Showing that a segment is the geometric mean of two segments in a parallelogram by using Intercept theorem

Question

We have a parallelogram $ABCD$ and a line $a$ such that $A\in a$ and $a$ intersects the lines $BD,BC$ and $DC$ in $E,F$ and $K$, respectively. I should show that $AE$ is the geometric mean of $EF$ and $EK$.
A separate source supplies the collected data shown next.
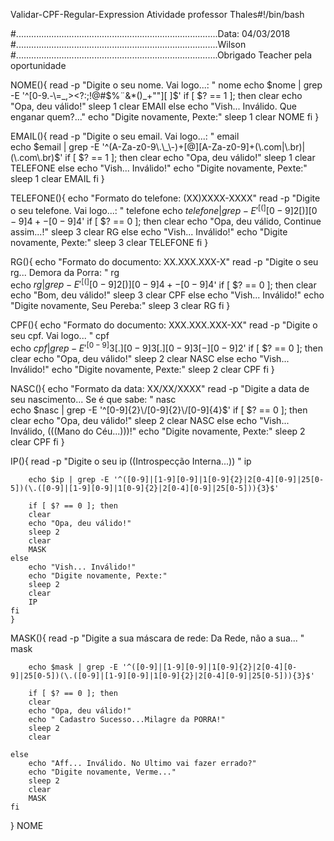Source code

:  Validar-CPF-Regular-Expression
Atividade professor Thales#!/bin/bash

#................................................................................Data: 04/03/2018                        
#................................................................................Wilson                               
#................................................................................Obrigado Teacher pela oportunidade    
	
	
NOME(){
	read -p "Digite o seu nome. Vai logo...: " nome	
	echo $nome | grep -E '^[0-9.-\=_,><?:;!@#$%¨&*()_+\""][ ]$'
	if [ $? == 1 ]; then
		clear
		echo "Opa, deu válido!"
		sleep 1
		clear
		EMAIl
	else
		echo "Vish... Inválido. Que enganar quem?..."
		echo "Digite novamente, Pexte:"
		sleep 1
		clear
		NOME
	fi
}

EMAIL(){
	read -p "Digite o seu email. Vai logo...: " email	
	echo $email | grep -E '^(A-Za-z0-9\.\_\-)+[@][A-Za-z0-9]+(\.com|\.br)|(\.com\.br)$'
	if [ $? == 1 ]; then
		clear
		echo "Opa, deu válido!"
		sleep 1
		clear
		TELEFONE
	else
		echo "Vish... Inválido!"
		echo "Digite novamente, Pexte:"
		sleep 1
		clear
		EMAIL
	fi
}

TELEFONE(){
	echo "Formato do telefone: (XX)XXXX-XXXX"
	read -p "Digite o seu telefone. Vai logo...: " telefone	
	echo $telefone | grep -E '^[(][0-9]{2}[)][0-9]{4}+-[0-9]{4}$'
	if [ $? == 0 ]; then
		clear
		echo "Opa, deu válido, Continue assim...!"
		sleep 3
		clear
		RG
	else
		echo "Vish... Inválido!"
		echo "Digite novamente, Pexte:"
		sleep 3
		clear
		TELEFONE
	fi
}


RG(){
	echo "Formato do documento: XX.XXX.XXX-X"
	read -p "Digite o seu rg... Demora da Porra: " rg	
	echo $rg | grep -E '^[(][0-9]{2}[)][0-9]{4}+-[0-9]{4}$'
	if [ $? == 0 ]; then
		clear
		echo "Bom, deu válido!"
		sleep 3
		clear
		CPF
	else
		echo "Vish... Inválido!"
		echo "Digite novamente, Seu Pereba:"
		sleep 3
		clear
		RG
	fi
}

CPF(){
	echo "Formato do documento: XXX.XXX.XXX-XX"
	read -p "Digite o seu cpf. Vai logo... " cpf	
	echo $cpf | grep -E '^[0-9]{3}[.][0-9]{3}[.][0-9]{3}[-][0-9]{2}$'
	if [ $? == 0 ]; then
		clear
		echo "Opa, deu válido!"
		sleep 2
		clear
		NASC
	else
		echo "Vish... Inválido!"
		echo "Digite novamente, Pexte:"
		sleep 2
		clear
		CPF
	fi
}

NASC(){
	echo "Formato da data: XX/XX/XXXX"
	read -p "Digite a data de seu nascimento... Se é que sabe: " nasc	
	echo $nasc | grep -E '^[0-9]{2}\/[0-9]{2}\/[0-9]{4}$'
	if [ $? == 0 ]; then
		clear
		echo "Opa, deu válido!"
		sleep 2
		clear
		NASC
	else
		echo "Vish... Inválido, (((Mano do Céu...)))!"
		echo "Digite novamente, Pexte:"
		sleep 2
		clear
		CPF
	fi
}

IP(){
        read -p "Digite o seu ip  ((Introspecção Interna...)) " ip
        		
		echo $ip | grep -E '^([0-9]|[1-9][0-9]|1[0-9]{2}|2[0-4][0-9]|25[0-5])(\.([0-9]|[1-9][0-9]|1[0-9]{2}|2[0-4][0-9]|25[0-5])){3}$'
		
		if [ $? == 0 ]; then
		clear
		echo "Opa, deu válido!"
		sleep 2
		clear
		MASK
	else
		echo "Vish... Inválido!"
		echo "Digite novamente, Pexte:"
		sleep 2
		clear
		IP
	fi
    }

MASK(){
        read -p "Digite a sua máscara de rede: Da Rede, não a sua... " mask
        		
		echo $mask | grep -E '^([0-9]|[1-9][0-9]|1[0-9]{2}|2[0-4][0-9]|25[0-5])(\.([0-9]|[1-9][0-9]|1[0-9]{2}|2[0-4][0-9]|25[0-5])){3}$'
		
		if [ $? == 0 ]; then
		clear
		echo "Opa, deu válido!"
		echo " Cadastro Sucesso...Milagre da PORRA!"
		sleep 2
		clear
		
	else
		echo "Aff... Inválido. No Ultimo vai fazer errado?"
		echo "Digite novamente, Verme..."
		sleep 2
		clear
		MASK
	fi
  
}
NOME

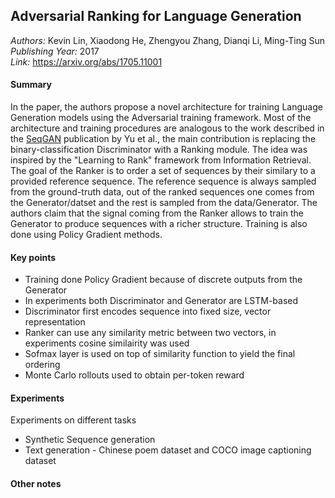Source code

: ## Adversarial Ranking for Language Generation
_Authors:_ Kevin Lin, Xiaodong He, Zhengyou Zhang, Dianqi Li, Ming-Ting Sun   
_Publishing Year:_ 2017   
_Link:_ https://arxiv.org/abs/1705.11001    

#### Summary
In the paper, the authors propose a novel architecture for training Language Generation models using the Adversarial training framework. Most of the architecture and training procedures are analogous to the work described in the [SeqGAN](seqgan.md) publication by Yu et al., the main contribution is replacing the binary-classification Discriminator with a Ranking module. The idea was inspired by the "Learning to Rank" framework from Information Retrieval. The goal of the Ranker is to order a set of sequences by their similary to a provided reference sequence. The reference sequence is always sampled from the ground-truth data, out of the ranked sequences one comes from the Generator/datset and the rest is sampled from the data/Generator. The authors claim that the signal coming from the Ranker allows to train the Generator to produce sequences with a richer structure. Training is also done using Policy Gradient methods.

#### Key points
- Training done Policy Gradient because of discrete outputs from the Generator
- In experiments both Discriminator and Generator are LSTM-based
- Discriminator first encodes sequence into fixed size, vector representation
- Ranker can use any similarity metric between two vectors, in experiments cosine similairity was used
- Sofmax layer is used on top of similarity function to yield the final ordering
- Monte Carlo rollouts used to obtain per-token reward

#### Experiments
Experiments on different tasks
- Synthetic Sequence generation
- Text generation - Chinese poem dataset and COCO image captioning dataset

#### Other notes
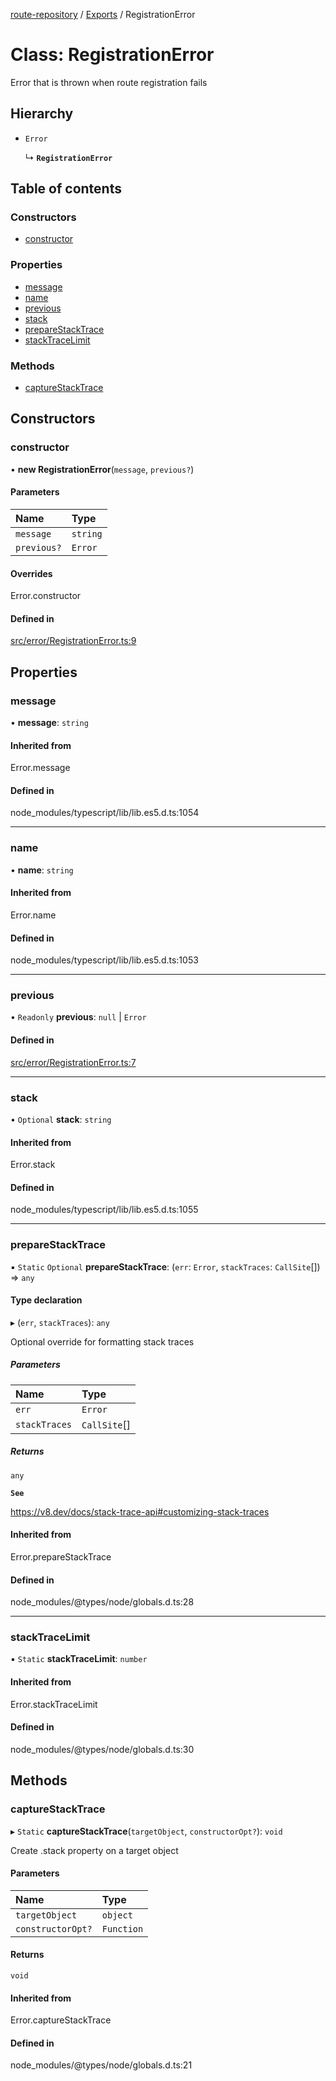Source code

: [route-repository](../README.md) / [Exports](../modules.md) / RegistrationError

# Class: RegistrationError

Error that is thrown when route registration fails

## Hierarchy

- `Error`

  ↳ **`RegistrationError`**

## Table of contents

### Constructors

- [constructor](RegistrationError.md#constructor)

### Properties

- [message](RegistrationError.md#message)
- [name](RegistrationError.md#name)
- [previous](RegistrationError.md#previous)
- [stack](RegistrationError.md#stack)
- [prepareStackTrace](RegistrationError.md#preparestacktrace)
- [stackTraceLimit](RegistrationError.md#stacktracelimit)

### Methods

- [captureStackTrace](RegistrationError.md#capturestacktrace)

## Constructors

### constructor

• **new RegistrationError**(`message`, `previous?`)

#### Parameters

| Name | Type |
| :------ | :------ |
| `message` | `string` |
| `previous?` | `Error` |

#### Overrides

Error.constructor

#### Defined in

[src/error/RegistrationError.ts:9](https://github.com/nonetallt/front-to-back-router/blob/4aaeda5/src/error/RegistrationError.ts#L9)

## Properties

### message

• **message**: `string`

#### Inherited from

Error.message

#### Defined in

node_modules/typescript/lib/lib.es5.d.ts:1054

___

### name

• **name**: `string`

#### Inherited from

Error.name

#### Defined in

node_modules/typescript/lib/lib.es5.d.ts:1053

___

### previous

• `Readonly` **previous**: ``null`` \| `Error`

#### Defined in

[src/error/RegistrationError.ts:7](https://github.com/nonetallt/front-to-back-router/blob/4aaeda5/src/error/RegistrationError.ts#L7)

___

### stack

• `Optional` **stack**: `string`

#### Inherited from

Error.stack

#### Defined in

node_modules/typescript/lib/lib.es5.d.ts:1055

___

### prepareStackTrace

▪ `Static` `Optional` **prepareStackTrace**: (`err`: `Error`, `stackTraces`: `CallSite`[]) => `any`

#### Type declaration

▸ (`err`, `stackTraces`): `any`

Optional override for formatting stack traces

##### Parameters

| Name | Type |
| :------ | :------ |
| `err` | `Error` |
| `stackTraces` | `CallSite`[] |

##### Returns

`any`

**`See`**

https://v8.dev/docs/stack-trace-api#customizing-stack-traces

#### Inherited from

Error.prepareStackTrace

#### Defined in

node_modules/@types/node/globals.d.ts:28

___

### stackTraceLimit

▪ `Static` **stackTraceLimit**: `number`

#### Inherited from

Error.stackTraceLimit

#### Defined in

node_modules/@types/node/globals.d.ts:30

## Methods

### captureStackTrace

▸ `Static` **captureStackTrace**(`targetObject`, `constructorOpt?`): `void`

Create .stack property on a target object

#### Parameters

| Name | Type |
| :------ | :------ |
| `targetObject` | `object` |
| `constructorOpt?` | `Function` |

#### Returns

`void`

#### Inherited from

Error.captureStackTrace

#### Defined in

node_modules/@types/node/globals.d.ts:21
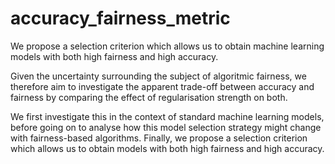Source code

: # accuracy_fairness_metric
We propose a selection criterion which allows us to obtain machine learning models with both high fairness and high accuracy.

Given the uncertainty surrounding the subject of algoritmic fairness, we therefore aim to investigate the apparent trade-off between accuracy 
and fairness by comparing the effect of regularisation strength on both. 

We first investigate this in the context of standard machine learning models, before going on to analyse how this model selection strategy might
change with fairness-based algorithms. Finally, we propose a selection criterion which allows us to obtain models with both high fairness and high accuracy.

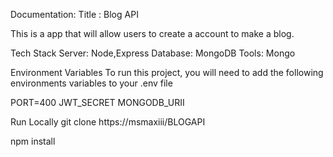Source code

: Documentation:
  Title : Blog API

  This is a app that will allow users to create a account to make a blog.

Tech Stack
Server: Node,Express
Database: MongoDB
Tools: Mongo

Environment Variables
To run this project, you will need to add the following environments variables to your .env file

PORT=400
JWT_SECRET
MONGODB_URII

Run Locally
git clone https://msmaxiii/BLOGAPI

npm install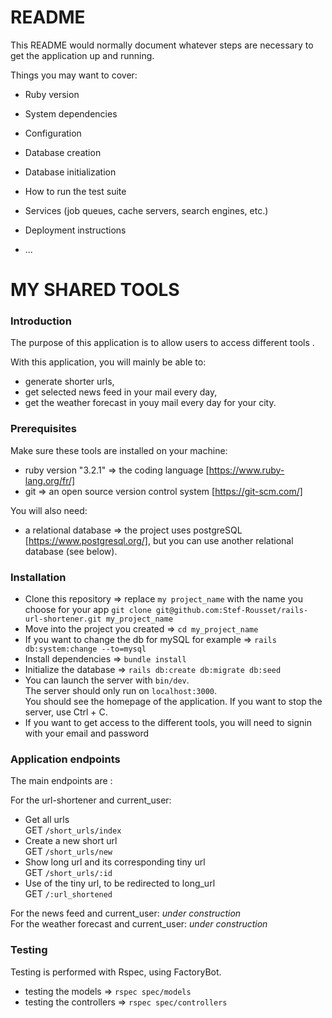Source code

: # README

This README would normally document whatever steps are necessary to get the
application up and running.

Things you may want to cover:

* Ruby version

* System dependencies

* Configuration

* Database creation

* Database initialization

* How to run the test suite

* Services (job queues, cache servers, search engines, etc.)

* Deployment instructions

* ...

# MY SHARED TOOLS

### Introduction ###

The purpose of this application is to allow users to access different tools .

With this application, you will mainly be able to:
- generate shorter urls,
- get selected news feed in your mail every day,
- get the weather forecast in youy mail every day for your city.


### Prerequisites ###

Make sure these tools are installed on your machine:
- ruby version "3.2.1" => the coding language [https://www.ruby-lang.org/fr/]
- git => an open source version control system [https://git-scm.com/]

You will also need:
- a relational database => the project uses postgreSQL [https://www.postgresql.org/], but you can use another relational database (see below).

### Installation ###

- Clone this repository => replace `my project_name` with the name you choose for your app
`git clone git@github.com:Stef-Rousset/rails-url-shortener.git my_project_name`
- Move into the project you created =>
`cd my_project_name`
- If you want to change the db for mySQL for example =>
 `rails db:system:change --to=mysql`
- Install dependencies =>
`bundle install`
- Initialize the database =>
`rails db:create db:migrate db:seed`
- You can launch the server with `bin/dev`.<br>
The server should only run on `localhost:3000`.<br>
You should see the homepage of the application.
If you want to stop the server, use Ctrl + C.<br>
- If you want to get access to the different tools, you will need to signin with your email and password

### Application endpoints ###

The main endpoints are :

For the url-shortener and current_user:
- Get all urls<br>
GET `/short_urls/index`
- Create a new short url<br>
GET `/short_urls/new`<br>
- Show long url and its corresponding tiny url<br>
GET `/short_urls/:id`<br>
- Use of the tiny url, to be redirected to long_url <br>
GET `/:url_shortened`<br>

For the news feed and current_user:
*under construction* <br>
For the weather forecast and current_user:
*under construction* <br>

### Testing ###

Testing is performed with Rspec, using FactoryBot.

- testing the models =>
`rspec spec/models`
- testing the controllers =>
`rspec spec/controllers`

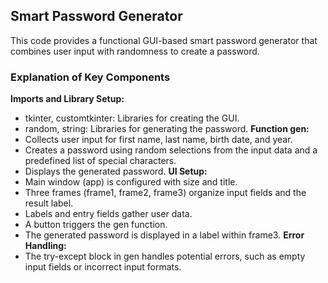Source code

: ## Smart Password Generator 
This code provides a functional GUI-based smart password generator that combines user input with randomness to create a password. 
### Explanation of Key Components
**Imports and Library Setup:**
- tkinter, customtkinter: Libraries for creating the GUI.
- random, string: Libraries for generating the password.
**Function gen:**
- Collects user input for first name, last name, birth date, and year.
- Creates a password using random selections from the input data and a predefined list of special characters.
- Displays the generated password.
**UI Setup:**
- Main window (app) is configured with size and title.
- Three frames (frame1, frame2, frame3) organize input fields and the result label.
- Labels and entry fields gather user data.
- A button triggers the gen function.
- The generated password is displayed in a label within frame3.
**Error Handling:**
- The try-except block in gen handles potential errors, such as empty input fields or incorrect input formats.
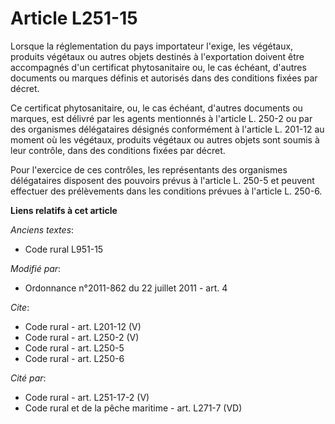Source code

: # Article L251-15

Lorsque la réglementation du pays importateur l'exige, les végétaux, produits végétaux ou autres objets destinés à
l'exportation doivent être accompagnés d'un certificat phytosanitaire ou, le cas échéant, d'autres documents ou marques
définis et autorisés dans des conditions fixées par décret. 

Ce certificat phytosanitaire, ou, le cas échéant, d'autres documents ou marques, est délivré par les agents mentionnés à
l'article L. 250-2 ou par des organismes délégataires désignés conformément à l'article L. 201-12 au moment où les végétaux,
produits végétaux ou autres objets sont soumis à leur contrôle, dans des conditions fixées par décret. 

Pour l'exercice de ces contrôles, les représentants des organismes délégataires disposent des pouvoirs prévus à l'article L.
250-5 et peuvent effectuer des prélèvements dans les conditions prévues à l'article L. 250-6.

**Liens relatifs à cet article**

_Anciens textes_:

  - Code rural L951-15

_Modifié par_:

  - Ordonnance n°2011-862 du 22 juillet 2011 - art. 4

_Cite_:

  - Code rural - art. L201-12 (V)
  - Code rural - art. L250-2 (V)
  - Code rural - art. L250-5
  - Code rural - art. L250-6

_Cité par_:

  - Code rural - art. L251-17-2 (V)
  - Code rural et de la pêche maritime - art. L271-7 (VD)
I should show $\dfrac{EF}{AE}=\dfrac{AE}{EK}$. We can look at $\angle AED$ and $AD\parallel BC$. Intercept theorem tells us that $\dfrac{EF}{EA}=\dfrac{EB}{ED}=\dfrac{BF}{AD}=\dfrac{BF}{BC}$. How can I continue from here?

Answer 1

To conclude your path:

1. Intercept Theorem on $AD\parallel BC$ with intercept lines $AK$ and $DB$, gives you, as you found out,$$\frac{\overline{EF}}{\overline{AE}}=\frac{\overline{EB}}{\overline{ED}}.\tag{1}\label{1}$$
2. Intercept Theorem on $AB\parallel DK$ with intercept lines, again, $AK$ and $DB$, gives you $$\frac{\overline{EB}}{\overline{ED}}=\frac{\overline{AE}}{\overline{EK}}.\tag{2}\label{2}$$

The thesis comes from equating \eqref{1} and \eqref{2}.